Il discorso sociale che confonde il maschile e il femminile fa in modo che l’uomo e la donna non sappiano tener conto della psicologia differente del coniuge. I due proiettano semplicemente sull’altro le proprie categorie e i propri modelli di pensiero. L’uomo immagina che la donna funzioni psicologicamente come lui e viceversa, questo è l’origine di tutti i malintesi.

Affinchè il matrimonio duri, sono necessarie alcune condizioni psicologiche e spirituali: bisogna avere il desiderio di impegnarsi in un progetto comune, in funzione di questo impegno liberamente assunto verranno trattati i problemi relazionali.
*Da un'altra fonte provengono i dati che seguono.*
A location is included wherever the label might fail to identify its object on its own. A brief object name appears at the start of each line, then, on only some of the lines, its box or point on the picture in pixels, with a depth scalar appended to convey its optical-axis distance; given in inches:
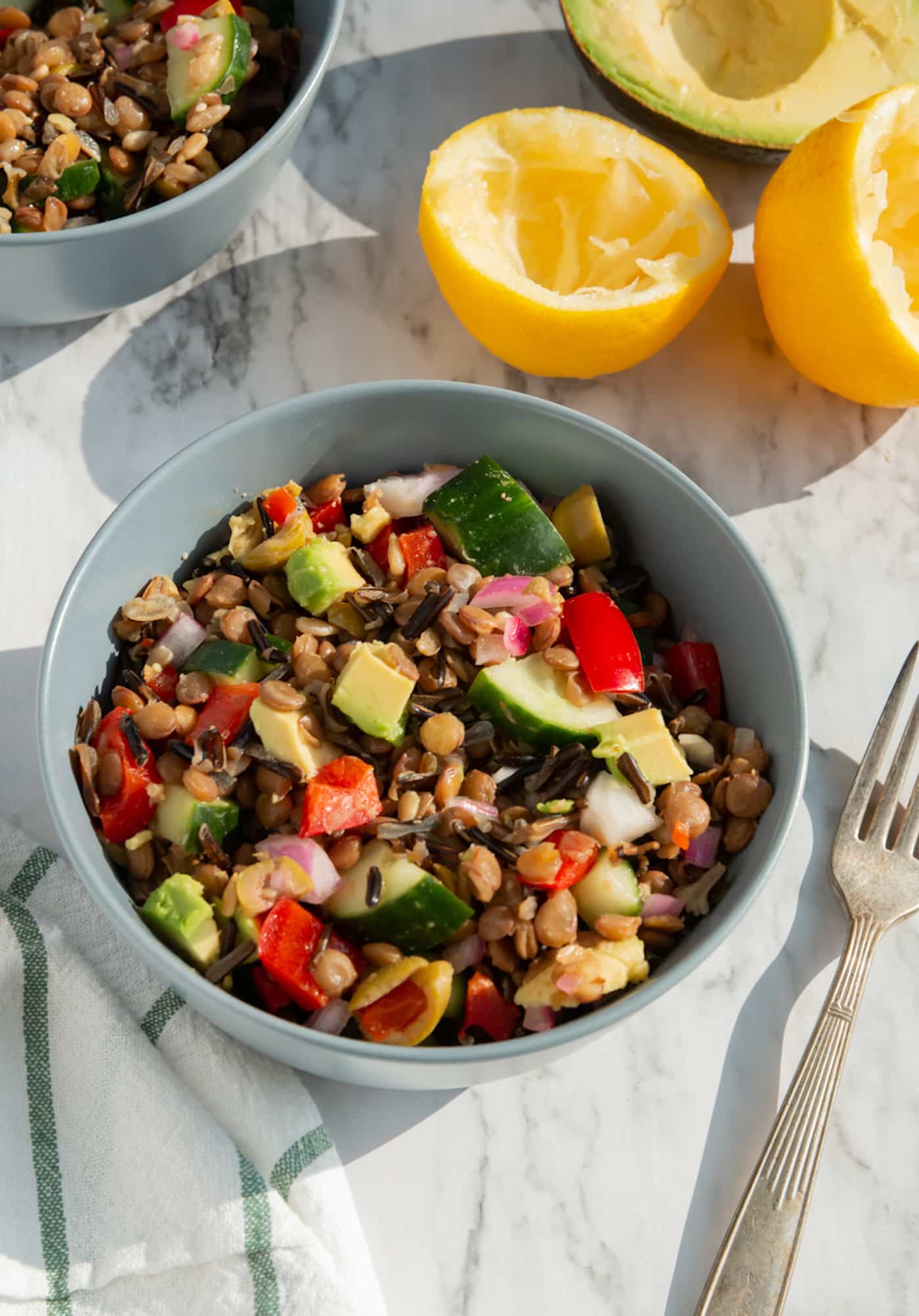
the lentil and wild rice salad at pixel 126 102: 24.4
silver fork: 22.7
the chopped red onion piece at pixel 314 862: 22.2
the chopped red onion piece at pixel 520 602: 23.0
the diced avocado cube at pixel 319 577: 22.9
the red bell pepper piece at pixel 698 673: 23.4
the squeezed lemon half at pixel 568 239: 24.2
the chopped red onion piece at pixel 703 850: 22.7
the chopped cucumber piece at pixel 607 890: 22.2
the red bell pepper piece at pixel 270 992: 22.1
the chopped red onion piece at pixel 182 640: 23.1
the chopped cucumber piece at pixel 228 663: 22.8
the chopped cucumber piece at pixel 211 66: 24.5
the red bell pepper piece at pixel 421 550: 23.4
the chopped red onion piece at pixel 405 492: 23.7
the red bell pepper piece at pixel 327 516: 23.7
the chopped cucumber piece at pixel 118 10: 25.3
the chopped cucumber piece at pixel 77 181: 24.4
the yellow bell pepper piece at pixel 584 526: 23.6
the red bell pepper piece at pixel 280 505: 23.4
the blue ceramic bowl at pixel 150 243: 23.9
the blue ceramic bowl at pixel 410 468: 21.6
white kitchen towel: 22.8
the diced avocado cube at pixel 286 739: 22.4
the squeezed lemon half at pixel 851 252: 23.9
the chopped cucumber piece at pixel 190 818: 22.3
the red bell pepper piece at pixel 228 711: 22.7
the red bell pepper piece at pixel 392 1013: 21.9
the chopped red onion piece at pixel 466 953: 22.3
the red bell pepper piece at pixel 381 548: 23.5
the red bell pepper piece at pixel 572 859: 22.1
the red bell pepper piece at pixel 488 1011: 22.1
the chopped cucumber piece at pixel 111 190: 24.7
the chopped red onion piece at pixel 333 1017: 22.1
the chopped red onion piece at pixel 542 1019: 22.0
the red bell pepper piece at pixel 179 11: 25.1
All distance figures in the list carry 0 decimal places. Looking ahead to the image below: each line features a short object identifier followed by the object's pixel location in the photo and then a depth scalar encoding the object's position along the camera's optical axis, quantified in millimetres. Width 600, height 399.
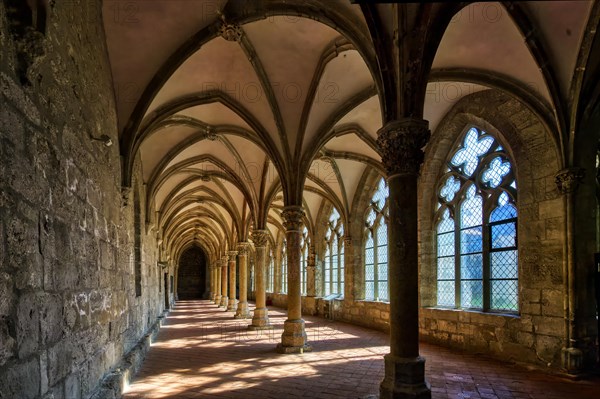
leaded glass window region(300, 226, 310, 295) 21178
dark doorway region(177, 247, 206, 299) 41531
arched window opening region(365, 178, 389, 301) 13782
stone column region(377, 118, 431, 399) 4918
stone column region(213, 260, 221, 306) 28867
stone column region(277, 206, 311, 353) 9055
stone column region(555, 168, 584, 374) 6723
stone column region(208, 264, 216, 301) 34562
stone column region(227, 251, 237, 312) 20938
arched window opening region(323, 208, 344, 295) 17000
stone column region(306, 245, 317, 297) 18781
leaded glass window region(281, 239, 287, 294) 26031
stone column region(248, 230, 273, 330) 13266
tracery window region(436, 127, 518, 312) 8758
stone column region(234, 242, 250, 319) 17359
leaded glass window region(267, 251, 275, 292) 28047
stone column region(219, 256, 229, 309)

Il mito della trasparenza in cui ci si dice tutto è un’illusione, una falsa verità, non si tratta di mentire o ingannare l’altro, ma di mantenere la distanza necessaria per favorire una relazione in autentica verità. Inoltre il senso della fedeltà è un’altra componente indispensabile nel matrimonio, perchè niente di duraturo può vedere l’atto sessuale dissociato dall’impegno amoroso.

Infine, in una prospettiva cristiana, la relazione coniugale radicata nell’amore è più strutturata rispetto a quella che si basa unicamente sui sentimenti o sull’attrazione sessuale dal momento che essa si deve nutrire nell’amore per rinforzare la relazione. La fonte dell’amore è in Dio che ne fa una ricchezza inesauribile per chi si impegna in nome Suo. Le coppie formate da un uomo e una donna sono l’avvenire della società».